Running the theorem prover eprover in parallel:
import Prelude hiding (mapM)
import Data.Traversable
import Data.List
import Data.Maybe
import Control.Concurrent.STM.Promise
import Control.Concurrent.STM.Promise.Process
import Control.Concurrent.STM.Promise.Tree
import Control.Concurrent.STM.Promise.Workers
{- | A tree for this file structure:
├── mul-commutative
│ ├── induction_x_0.tptp
│ ├── induction_x_1.tptp
│ ├── induction_x_y_0.tptp
│ ├── induction_x_y_1.tptp
│ ├── induction_x_y_2.tptp
│ ├── induction_x_y_3.tptp
│ ├── induction_y_0.tptp
│ ├── induction_y_1.tptp
│ └── no_induction_0.tptp
└── plus-commutative
├── induction_x_0.tptp
├── induction_x_1.tptp
├── induction_x_y_0.tptp
├── induction_x_y_1.tptp
├── induction_x_y_2.tptp
├── induction_x_y_3.tptp
├── induction_y_0.tptp
├── induction_y_1.tptp
└── no_induction_0.tptp
-}
file_tree :: Tree FilePath
file_tree = fmap (++ ".tptp") $ tryAll
[ fmap ("mul-commutative/" ++) $ requireAny
[ fmap ("induction_x_" ++) $ requireAll $ map Leaf ["0","1"]

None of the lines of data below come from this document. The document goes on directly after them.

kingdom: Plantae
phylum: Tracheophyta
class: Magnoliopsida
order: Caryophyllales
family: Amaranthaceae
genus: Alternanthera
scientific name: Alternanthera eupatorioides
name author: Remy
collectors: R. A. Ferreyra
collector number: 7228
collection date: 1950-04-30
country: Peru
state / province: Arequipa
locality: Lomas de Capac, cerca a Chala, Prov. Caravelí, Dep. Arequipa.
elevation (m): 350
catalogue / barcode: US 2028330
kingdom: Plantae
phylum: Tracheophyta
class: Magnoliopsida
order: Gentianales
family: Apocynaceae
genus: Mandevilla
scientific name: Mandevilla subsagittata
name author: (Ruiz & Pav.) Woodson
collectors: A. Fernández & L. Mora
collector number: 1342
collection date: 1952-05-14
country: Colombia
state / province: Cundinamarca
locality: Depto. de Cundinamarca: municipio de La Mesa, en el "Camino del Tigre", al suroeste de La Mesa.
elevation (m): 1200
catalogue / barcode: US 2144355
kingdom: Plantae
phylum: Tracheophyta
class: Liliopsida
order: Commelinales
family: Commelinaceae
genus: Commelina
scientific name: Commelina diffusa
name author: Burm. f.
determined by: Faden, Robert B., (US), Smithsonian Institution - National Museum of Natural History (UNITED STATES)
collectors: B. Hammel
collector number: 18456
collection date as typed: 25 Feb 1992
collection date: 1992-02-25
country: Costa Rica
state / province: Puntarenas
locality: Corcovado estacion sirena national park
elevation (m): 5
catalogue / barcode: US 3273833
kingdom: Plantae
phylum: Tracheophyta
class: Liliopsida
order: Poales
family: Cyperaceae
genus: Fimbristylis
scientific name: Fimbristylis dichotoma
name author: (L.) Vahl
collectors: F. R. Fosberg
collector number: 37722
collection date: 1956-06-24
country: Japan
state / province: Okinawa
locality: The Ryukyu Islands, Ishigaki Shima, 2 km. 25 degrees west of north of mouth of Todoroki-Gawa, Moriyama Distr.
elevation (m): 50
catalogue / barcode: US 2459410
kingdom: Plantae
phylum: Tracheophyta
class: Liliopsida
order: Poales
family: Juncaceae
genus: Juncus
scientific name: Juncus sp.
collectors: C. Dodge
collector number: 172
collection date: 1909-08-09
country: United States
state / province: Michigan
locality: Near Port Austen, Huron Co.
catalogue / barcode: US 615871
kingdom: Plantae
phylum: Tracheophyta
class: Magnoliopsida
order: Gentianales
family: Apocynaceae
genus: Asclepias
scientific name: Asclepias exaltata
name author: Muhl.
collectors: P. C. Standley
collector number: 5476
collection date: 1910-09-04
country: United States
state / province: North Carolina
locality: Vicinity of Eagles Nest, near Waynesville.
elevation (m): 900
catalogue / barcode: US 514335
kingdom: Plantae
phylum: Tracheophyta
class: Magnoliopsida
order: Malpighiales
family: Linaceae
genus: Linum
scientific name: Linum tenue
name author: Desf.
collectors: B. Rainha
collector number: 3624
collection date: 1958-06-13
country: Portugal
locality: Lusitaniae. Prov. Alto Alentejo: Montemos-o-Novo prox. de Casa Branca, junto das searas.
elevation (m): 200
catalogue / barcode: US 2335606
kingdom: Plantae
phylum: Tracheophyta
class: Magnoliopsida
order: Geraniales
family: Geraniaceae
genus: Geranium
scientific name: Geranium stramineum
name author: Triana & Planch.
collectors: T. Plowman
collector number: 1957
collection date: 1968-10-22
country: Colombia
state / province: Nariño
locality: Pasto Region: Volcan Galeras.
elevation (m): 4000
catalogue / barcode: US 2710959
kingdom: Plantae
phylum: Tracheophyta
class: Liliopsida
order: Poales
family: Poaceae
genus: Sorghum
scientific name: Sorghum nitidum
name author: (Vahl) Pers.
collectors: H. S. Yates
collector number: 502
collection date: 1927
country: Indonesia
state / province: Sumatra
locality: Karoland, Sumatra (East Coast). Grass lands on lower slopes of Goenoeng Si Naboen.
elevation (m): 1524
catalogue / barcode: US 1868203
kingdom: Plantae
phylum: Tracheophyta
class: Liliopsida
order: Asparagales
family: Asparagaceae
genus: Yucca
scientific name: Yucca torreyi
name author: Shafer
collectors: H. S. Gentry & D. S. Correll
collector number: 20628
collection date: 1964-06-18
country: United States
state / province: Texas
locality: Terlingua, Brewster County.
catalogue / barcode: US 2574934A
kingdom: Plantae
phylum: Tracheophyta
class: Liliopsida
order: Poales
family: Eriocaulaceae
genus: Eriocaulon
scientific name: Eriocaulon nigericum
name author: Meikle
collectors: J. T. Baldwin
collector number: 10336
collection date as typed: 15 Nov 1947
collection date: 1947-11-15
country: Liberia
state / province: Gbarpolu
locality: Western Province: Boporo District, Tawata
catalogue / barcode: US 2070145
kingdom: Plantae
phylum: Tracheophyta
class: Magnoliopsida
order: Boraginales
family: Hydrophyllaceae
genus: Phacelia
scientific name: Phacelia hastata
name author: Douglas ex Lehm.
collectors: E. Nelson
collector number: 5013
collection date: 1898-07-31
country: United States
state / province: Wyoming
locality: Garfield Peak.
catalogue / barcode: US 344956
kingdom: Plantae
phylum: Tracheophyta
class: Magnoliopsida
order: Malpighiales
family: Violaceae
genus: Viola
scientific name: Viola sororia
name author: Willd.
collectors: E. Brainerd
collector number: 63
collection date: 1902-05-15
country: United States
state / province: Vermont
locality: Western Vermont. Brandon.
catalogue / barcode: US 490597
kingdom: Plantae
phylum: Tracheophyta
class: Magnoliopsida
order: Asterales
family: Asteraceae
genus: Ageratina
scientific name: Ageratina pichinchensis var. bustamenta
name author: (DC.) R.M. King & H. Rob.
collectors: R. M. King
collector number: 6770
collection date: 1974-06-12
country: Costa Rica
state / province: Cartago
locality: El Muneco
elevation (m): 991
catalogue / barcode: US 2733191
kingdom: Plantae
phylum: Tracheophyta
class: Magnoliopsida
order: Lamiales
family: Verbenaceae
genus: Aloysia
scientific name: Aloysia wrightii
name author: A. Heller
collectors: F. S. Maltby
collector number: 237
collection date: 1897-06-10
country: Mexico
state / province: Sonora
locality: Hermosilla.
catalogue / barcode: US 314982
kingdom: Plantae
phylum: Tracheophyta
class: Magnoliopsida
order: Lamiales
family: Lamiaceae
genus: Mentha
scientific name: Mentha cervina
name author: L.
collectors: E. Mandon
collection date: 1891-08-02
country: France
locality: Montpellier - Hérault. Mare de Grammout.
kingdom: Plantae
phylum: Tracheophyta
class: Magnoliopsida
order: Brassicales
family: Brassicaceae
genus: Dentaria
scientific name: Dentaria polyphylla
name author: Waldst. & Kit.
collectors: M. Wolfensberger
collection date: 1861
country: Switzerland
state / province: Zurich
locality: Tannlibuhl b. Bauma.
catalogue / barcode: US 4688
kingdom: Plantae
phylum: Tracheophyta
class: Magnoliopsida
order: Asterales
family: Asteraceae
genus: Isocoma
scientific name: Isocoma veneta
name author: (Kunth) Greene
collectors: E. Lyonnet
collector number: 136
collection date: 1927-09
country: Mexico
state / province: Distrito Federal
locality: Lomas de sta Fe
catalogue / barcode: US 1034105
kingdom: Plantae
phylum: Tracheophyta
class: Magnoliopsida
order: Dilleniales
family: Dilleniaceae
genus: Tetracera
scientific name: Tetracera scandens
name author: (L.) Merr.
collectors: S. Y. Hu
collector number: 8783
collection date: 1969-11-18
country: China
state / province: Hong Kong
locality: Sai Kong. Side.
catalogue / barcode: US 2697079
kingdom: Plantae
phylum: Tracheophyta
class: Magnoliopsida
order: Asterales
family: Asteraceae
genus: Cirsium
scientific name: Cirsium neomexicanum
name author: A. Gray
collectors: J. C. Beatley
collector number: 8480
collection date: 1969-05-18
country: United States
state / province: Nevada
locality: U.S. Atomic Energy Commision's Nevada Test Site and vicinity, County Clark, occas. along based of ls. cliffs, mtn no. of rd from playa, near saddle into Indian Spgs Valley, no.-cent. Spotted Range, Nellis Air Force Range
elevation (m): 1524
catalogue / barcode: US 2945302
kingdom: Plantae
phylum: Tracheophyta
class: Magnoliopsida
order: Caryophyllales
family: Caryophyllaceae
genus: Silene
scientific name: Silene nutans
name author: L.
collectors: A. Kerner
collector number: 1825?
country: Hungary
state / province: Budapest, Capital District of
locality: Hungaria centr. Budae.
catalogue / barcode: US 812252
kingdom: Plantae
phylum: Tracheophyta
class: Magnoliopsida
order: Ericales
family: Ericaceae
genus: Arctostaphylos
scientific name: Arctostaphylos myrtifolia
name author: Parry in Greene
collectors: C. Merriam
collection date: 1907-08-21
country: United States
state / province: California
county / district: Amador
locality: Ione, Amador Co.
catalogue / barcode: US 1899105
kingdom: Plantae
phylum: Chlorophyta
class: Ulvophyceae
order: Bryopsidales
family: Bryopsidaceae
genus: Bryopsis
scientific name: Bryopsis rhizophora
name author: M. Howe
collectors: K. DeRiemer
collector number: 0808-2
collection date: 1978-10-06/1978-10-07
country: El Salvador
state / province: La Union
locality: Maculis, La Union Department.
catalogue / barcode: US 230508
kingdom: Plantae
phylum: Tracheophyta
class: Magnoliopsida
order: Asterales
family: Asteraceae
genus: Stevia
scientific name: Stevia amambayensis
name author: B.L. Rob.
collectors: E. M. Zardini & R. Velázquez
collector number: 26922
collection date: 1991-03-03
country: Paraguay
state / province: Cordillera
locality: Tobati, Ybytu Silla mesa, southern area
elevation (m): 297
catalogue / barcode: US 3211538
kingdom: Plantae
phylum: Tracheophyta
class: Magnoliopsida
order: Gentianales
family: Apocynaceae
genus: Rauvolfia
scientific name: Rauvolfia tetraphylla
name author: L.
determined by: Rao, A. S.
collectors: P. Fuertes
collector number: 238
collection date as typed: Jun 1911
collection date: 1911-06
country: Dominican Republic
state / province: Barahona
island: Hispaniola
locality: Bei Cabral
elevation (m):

, fmap ("induction_y_" ++) $ requireAll $ map Leaf ["0","1"]
, fmap ("induction_x_y_" ++) $ requireAll $ map Leaf ["0","1","2","3"]
, Leaf "no_induction_0"
]
, fmap ("plus-commutative/" ++) $ requireAny
[ fmap ("induction_x_" ++) $ requireAll $ map Leaf ["0","1"]
, fmap ("induction_y_" ++) $ requireAll $ map Leaf ["0","1"]
, fmap ("induction_x_y_" ++) $ requireAll $ map Leaf ["0","1","2","3"]
, Leaf "no_induction_0"
]
]
success :: ProcessResult -> Bool
success r = excode r == ExitSuccess && any (`isInfixOf` stdout r) ok
where
ok = ["Theorem","Unsatisfiable"]
eproverPromise :: FilePath -> IO (Promise [(FilePath,Bool)])
eproverPromise file = do
let args = ["-xAuto","-tAuto",'-':"-tptp3-format","-s"]
promise <- processPromise "eprover" (file : args) ""
let chres :: ProcessResult -> [(FilePath,Bool)]
chres r = [ (file,success r) ]
return $ fmap chres promise
main :: IO ()
main = do
promise_tree <- mapM eproverPromise file_tree
let timeout = 1000 * 1000 -- microseconds
processes = 2
workers (Just timeout) processes (interleave promise_tree)
res <- evalTree (any (not . snd)) promise_tree
putStrLn "Results: "
mapM_ print res
The result of this run is:
Results:
("plus-commutative/induction_x_y_0.tptp",True)
("plus-commutative/induction_x_y_1.tptp",True)
("plus-commutative/induction_x_y_2.tptp",True)
("plus-commutative/induction_x_y_3.tptp",True)
This means that four out of four obligations for commutativity of plus succeeded when doing induction on both x and y.